Ibu menyusulku ke kamar. Ibu yang selalu memanjakanku,
sangat merasa bersalah ketika mengetahui telah menyakiti hatiku. Beberapa kali ibu
menenangkan emosiku dengan merayu-rayu dan menjanjikan roti gulung yang sama di
keesokan hari. Aku tidak bisa menerima tawaran itu, Bagiku, selai stroberi yang
tadi kusisihkan tidak dapat tergantikan walaupun satu kardus roti gulung
stroberi lainnya. Gagal mendapatkan hatiku, Ibu akhirnya meninggalkanku yang
kemudian lelap tertidur.
Selama dua hari setelah malam itu, aku tidak pernah berbicara
dengan ibu. Aku masih kesal dan sedih sehingga aku selalu cuek ketika ibu berusaha
ngobrol denganku. Di hari kedua, Ibu memberiku 1 kotak berisi satu gulung roti
isi selai stroberi yang belum dipotong-potong. Aku menolak pemberian ibu dan kembali
menangis karena teringat selai stroberi yang harusnya kumakan malam itu. Entah,
emosi itu berlangsung dan berakhir sampai kapan, aku lupa.
Kini, setelah aku beranjak dewasa, Aku menyadari bahwa waktu
itu aku kesal dan sedih bukan perkara rasa enak selai stroberi yang ingin aku
nikmati. Tetapi tentang usahaku untuk menyimpan sesuatu dengan baik, menjaganya
dengan baik, namun orang lain tidak mengapresiasi usahaku atau bahkan menghancurkannya.
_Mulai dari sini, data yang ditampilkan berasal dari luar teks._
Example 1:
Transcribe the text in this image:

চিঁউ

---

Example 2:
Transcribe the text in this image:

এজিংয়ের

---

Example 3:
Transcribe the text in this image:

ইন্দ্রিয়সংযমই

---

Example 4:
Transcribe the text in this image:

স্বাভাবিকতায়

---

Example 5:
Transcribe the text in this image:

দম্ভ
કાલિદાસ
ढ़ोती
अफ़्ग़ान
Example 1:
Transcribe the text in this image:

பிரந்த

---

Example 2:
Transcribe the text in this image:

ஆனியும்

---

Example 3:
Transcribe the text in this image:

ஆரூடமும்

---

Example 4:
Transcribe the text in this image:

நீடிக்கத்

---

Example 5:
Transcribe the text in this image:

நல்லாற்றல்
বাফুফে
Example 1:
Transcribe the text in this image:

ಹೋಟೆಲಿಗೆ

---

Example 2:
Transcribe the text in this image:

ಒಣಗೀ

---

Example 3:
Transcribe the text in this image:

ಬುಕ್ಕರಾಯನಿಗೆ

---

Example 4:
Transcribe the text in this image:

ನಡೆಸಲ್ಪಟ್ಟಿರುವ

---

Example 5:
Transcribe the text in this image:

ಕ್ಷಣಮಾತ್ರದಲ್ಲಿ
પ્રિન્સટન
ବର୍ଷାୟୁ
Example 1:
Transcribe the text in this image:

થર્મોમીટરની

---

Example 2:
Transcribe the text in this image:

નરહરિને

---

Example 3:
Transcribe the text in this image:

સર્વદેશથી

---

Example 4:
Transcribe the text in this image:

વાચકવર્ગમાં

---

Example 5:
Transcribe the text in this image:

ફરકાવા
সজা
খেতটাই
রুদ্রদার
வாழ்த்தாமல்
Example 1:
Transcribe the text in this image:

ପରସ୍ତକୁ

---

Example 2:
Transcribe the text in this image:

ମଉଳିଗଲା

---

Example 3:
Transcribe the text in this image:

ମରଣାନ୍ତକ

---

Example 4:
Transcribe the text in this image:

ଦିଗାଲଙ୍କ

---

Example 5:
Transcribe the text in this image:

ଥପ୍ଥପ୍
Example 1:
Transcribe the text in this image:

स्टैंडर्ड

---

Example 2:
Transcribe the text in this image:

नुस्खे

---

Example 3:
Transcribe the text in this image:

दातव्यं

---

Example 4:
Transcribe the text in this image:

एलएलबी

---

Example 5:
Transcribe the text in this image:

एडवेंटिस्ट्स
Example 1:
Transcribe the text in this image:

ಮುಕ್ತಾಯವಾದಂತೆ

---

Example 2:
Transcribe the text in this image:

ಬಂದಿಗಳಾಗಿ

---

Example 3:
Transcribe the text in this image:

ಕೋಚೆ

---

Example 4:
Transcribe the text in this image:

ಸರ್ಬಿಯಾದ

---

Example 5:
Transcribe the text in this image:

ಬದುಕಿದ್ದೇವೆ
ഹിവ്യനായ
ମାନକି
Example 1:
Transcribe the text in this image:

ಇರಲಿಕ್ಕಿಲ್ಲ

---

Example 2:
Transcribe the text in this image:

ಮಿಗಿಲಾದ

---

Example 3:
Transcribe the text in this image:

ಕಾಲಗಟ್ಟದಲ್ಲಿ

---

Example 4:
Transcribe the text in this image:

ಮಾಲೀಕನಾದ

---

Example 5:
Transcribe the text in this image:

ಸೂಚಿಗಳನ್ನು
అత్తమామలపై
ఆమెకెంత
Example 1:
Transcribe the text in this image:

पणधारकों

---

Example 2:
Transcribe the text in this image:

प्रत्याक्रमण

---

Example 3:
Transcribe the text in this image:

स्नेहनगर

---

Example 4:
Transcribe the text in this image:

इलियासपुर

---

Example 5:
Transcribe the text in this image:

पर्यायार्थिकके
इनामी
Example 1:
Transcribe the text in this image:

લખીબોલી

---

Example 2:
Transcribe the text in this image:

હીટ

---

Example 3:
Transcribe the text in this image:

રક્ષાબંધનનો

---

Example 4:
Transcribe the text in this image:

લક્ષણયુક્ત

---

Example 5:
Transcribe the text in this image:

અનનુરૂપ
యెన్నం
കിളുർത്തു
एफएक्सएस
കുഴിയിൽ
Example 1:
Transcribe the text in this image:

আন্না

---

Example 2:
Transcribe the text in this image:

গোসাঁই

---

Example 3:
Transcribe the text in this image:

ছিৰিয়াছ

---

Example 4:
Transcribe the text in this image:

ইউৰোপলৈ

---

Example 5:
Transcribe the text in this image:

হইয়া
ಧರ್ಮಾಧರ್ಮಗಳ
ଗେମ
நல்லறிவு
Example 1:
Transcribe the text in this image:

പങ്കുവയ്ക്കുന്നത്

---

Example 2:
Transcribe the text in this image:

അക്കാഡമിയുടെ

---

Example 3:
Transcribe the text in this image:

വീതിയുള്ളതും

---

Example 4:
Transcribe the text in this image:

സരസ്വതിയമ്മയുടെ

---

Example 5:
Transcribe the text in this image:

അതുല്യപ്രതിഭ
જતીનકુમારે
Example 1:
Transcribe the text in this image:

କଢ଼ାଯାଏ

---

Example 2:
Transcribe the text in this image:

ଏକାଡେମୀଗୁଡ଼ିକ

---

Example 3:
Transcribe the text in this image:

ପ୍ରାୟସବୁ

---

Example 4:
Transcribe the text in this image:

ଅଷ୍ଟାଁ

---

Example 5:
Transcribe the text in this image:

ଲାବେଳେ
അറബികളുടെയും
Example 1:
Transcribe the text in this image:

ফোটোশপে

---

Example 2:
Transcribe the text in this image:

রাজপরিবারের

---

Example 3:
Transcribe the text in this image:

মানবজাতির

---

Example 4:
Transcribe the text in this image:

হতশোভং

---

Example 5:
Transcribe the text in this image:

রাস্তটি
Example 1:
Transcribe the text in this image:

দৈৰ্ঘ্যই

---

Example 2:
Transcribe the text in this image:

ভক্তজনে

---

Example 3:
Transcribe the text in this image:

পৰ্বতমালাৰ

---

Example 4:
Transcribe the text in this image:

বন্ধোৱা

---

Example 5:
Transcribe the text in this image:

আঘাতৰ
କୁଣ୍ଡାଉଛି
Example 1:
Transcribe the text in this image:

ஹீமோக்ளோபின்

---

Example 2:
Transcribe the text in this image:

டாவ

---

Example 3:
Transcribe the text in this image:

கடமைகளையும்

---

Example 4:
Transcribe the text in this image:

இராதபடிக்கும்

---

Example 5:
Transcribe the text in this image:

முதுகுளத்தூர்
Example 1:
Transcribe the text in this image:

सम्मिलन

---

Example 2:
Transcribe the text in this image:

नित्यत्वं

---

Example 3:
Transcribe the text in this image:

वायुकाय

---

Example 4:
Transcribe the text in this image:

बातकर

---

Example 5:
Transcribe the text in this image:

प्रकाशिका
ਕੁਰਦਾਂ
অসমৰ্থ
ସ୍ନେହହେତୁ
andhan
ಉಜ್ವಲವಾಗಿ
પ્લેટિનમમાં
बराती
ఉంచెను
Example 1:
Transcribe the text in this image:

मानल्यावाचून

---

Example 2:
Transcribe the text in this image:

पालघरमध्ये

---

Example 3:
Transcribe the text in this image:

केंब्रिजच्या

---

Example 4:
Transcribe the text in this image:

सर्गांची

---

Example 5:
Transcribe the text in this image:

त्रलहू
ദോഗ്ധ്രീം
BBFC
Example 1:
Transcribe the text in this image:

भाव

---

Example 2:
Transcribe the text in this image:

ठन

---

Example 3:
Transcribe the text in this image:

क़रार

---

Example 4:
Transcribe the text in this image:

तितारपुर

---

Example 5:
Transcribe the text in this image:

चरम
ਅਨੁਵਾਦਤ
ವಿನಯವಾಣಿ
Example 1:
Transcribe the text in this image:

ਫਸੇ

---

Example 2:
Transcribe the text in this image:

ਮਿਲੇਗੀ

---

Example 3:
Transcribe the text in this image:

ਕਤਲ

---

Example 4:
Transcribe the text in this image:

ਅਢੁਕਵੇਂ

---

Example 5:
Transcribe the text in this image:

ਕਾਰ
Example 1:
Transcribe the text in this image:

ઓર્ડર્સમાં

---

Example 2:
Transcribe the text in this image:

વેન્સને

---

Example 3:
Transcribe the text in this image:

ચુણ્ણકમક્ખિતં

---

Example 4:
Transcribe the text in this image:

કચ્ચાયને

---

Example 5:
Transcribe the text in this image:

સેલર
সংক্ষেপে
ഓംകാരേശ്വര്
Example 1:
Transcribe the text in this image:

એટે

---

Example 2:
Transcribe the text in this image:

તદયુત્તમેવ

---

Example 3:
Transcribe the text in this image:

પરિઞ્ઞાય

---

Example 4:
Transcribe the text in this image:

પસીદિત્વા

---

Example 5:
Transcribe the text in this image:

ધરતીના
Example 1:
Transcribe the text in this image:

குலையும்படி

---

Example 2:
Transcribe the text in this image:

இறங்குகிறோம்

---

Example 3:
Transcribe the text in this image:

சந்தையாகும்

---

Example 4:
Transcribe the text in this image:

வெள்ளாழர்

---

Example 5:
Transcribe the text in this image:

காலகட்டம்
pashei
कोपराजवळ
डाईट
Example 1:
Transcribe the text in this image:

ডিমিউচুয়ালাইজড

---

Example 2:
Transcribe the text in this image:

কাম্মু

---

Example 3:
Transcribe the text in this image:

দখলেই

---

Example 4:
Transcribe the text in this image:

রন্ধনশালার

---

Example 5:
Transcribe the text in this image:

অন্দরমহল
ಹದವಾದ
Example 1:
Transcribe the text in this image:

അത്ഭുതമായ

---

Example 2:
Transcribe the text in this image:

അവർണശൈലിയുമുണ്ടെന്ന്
Aku merasa tumbuh dewasa dengan kebutuhan apresiasi yang sedikit di atas rata-rata
kebanyakkan orang. Aku adalah anak tunggal yang selalu menjadi kebanggaan orang
tua, tidak pernah dibanding-bandingkan, selalu mendapat perhatian atau hadiah,
yang mungkin tidak bisa dirasakan oleh seseorang yang memiliki saudara kandung.
Sehingga, ketika ada momen aku kebutuhan itu tidak terpenuhi, maka emosi yang
akan muncul. Dulu, aku yang masih kecil tidak bisa mengekspresikan emosi itu
sehingga hanya dapat kesal dan menangis. Namun kini, aku sadar bahwa masalah
roti gulung bisa diselesaikan dengan roti gulung lainnya, emosi sesaat tersebut
sebenarnya bisa ditekan sehingga membuatku mampu mengontrol sikap ketika hal
serupa terjadi lagi nanti.
Semoga seiring berjalannya waktu, kita semakin bijak terhadap masalah-masalah yang menghampiri, terutama untuk emosi diri kita sendiri.